#### PASSAGE GIVEN
You started your business at the kitchen table. Orders trickled in. You packed each one yourself, drove to the post office, and felt a small thrill every time a tracking number went live. That was fine at ten orders a week. Maybe even at fifty.
But now you are doing two hundred. Or five hundred. And the garage looks like a shipping dock. Your living room smells like cardboard. You spend more time taping boxes than talking to customers or developing new products. Something has to give.
This is the moment every growing ecommerce brand reaches. Do you keep fulfilling orders yourself, or do you hand the work to a third-party logistics provider?
The answer is not the same for everyone. But if you understand the real costs, trade-offs, and tipping points, you can make the call with confidence.
What Does In-House Fulfillment Actually Look Like?
In-house fulfillment means you control every step of the order fulfillment process. You receive inventory. You store it. You pick, pack, and ship every order. You handle returns. You manage the warehouse staff, the software, the packing tape, and the carrier accounts.
That sounds simple on paper. In practice, it is a business inside your business.
Consider a DTC skincare brand doing 300 orders a day. In-house fulfillment means leasing warehouse space, hiring and training a pick-and-pack team, buying shelving and packing stations, paying for a warehouse management system, negotiating shipping rates with carriers, and maintaining quality control on every outbound package.
You own the entire experience. That is both the appeal and the burden.
What Does Outsourcing to a 3PL Look Like?
When you outsource fulfillment to a 3PL, you send your inventory to their warehouse. When a customer places an order on your Shopify store or Amazon listing, that order flows automatically to the 3PL. Their team picks the items, packs the box, prints the label, and hands it to the carrier. Many 3PLs also handle returns processing on your behalf.
You still decide what goes into the box. You still choose the packaging. A good 3PL like Selery Fulfillment will use your custom branding, inserts, and packaging materials. But the physical labor, the warehouse lease, the staffing headaches, and the daily logistics grind shift off your plate.
The Real Cost of In-House Fulfillment
Most founders underestimate what it actually costs to fulfill orders themselves. They think about shipping labels and boxes. They forget about everything else.
########
**TO-DO LIST**
(1) In the passage on order fulfillment, why is in-house fulfillment described as "a business inside your business"? Answer in one to three sentences.
(2) From the passage on order fulfillment, reproduce the text from "The answer is" up to and including "inside your business.".
#### RECORD EXTRACTS
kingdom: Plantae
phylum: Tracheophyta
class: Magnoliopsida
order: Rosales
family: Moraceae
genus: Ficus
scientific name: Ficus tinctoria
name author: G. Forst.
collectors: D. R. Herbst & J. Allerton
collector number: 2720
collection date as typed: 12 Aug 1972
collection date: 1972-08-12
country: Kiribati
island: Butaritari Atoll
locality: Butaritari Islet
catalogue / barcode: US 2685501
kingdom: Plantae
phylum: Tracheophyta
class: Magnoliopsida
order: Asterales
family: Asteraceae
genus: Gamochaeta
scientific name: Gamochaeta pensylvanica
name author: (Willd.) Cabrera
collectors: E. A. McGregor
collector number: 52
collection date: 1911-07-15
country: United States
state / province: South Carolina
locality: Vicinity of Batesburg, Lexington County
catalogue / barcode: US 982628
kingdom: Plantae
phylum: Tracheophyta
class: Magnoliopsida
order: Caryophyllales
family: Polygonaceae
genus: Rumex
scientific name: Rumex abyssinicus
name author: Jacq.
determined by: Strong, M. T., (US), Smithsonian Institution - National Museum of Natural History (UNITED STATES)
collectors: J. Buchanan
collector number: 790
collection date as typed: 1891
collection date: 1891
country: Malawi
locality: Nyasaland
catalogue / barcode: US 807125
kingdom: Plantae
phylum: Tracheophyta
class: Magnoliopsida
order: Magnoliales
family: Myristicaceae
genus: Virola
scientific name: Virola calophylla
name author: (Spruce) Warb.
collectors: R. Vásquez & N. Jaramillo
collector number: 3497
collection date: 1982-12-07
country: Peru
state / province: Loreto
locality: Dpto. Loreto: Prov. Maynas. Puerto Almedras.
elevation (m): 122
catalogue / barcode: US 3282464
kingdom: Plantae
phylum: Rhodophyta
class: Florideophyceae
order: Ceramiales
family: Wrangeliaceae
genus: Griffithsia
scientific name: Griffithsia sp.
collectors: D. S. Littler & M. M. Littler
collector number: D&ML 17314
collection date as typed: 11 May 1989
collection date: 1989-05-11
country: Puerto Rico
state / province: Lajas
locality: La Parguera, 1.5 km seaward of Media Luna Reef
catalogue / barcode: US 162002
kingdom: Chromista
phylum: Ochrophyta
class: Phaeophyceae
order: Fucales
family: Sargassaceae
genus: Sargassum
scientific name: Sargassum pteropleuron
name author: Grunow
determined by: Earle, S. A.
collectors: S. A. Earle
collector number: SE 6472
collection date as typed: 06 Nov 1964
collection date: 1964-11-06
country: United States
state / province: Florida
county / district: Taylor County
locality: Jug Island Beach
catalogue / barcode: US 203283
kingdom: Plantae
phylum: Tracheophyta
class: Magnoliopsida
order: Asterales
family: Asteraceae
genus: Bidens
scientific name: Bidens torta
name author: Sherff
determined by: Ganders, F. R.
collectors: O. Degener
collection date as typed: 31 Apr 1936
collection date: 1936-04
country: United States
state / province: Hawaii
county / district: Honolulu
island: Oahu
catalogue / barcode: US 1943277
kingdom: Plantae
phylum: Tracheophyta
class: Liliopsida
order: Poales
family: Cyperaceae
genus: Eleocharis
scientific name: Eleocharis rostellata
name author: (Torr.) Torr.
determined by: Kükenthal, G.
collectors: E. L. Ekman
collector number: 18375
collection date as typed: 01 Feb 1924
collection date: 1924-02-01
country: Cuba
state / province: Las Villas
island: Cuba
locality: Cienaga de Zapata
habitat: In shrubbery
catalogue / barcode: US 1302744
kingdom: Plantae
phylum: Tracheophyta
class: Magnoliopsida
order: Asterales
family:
########
**IN RESPONSE**
(1) In-house fulfillment means controlling every step yourself: receiving and storing inventory, picking, packing, and shipping every order, and handling returns. It also means managing warehouse staff, software, supplies, and carrier accounts. For a brand at 300 orders a day, that includes leasing warehouse space, hiring and training a team, buying equipment, paying for a warehouse management system, negotiating shipping rates, and keeping quality control on every package.

(2)
The answer is not the same for everyone. But if you understand the real costs, trade-offs, and tipping points, you can make the call with confidence.
What Does In-House Fulfillment Actually Look Like?
In-house fulfillment means you control every step of the order fulfillment process. You receive inventory. You store it. You pick, pack, and ship every order. You handle returns. You manage the warehouse staff, the software, the packing tape, and the carrier accounts.
That sounds simple on paper. In practice, it is a business inside your business.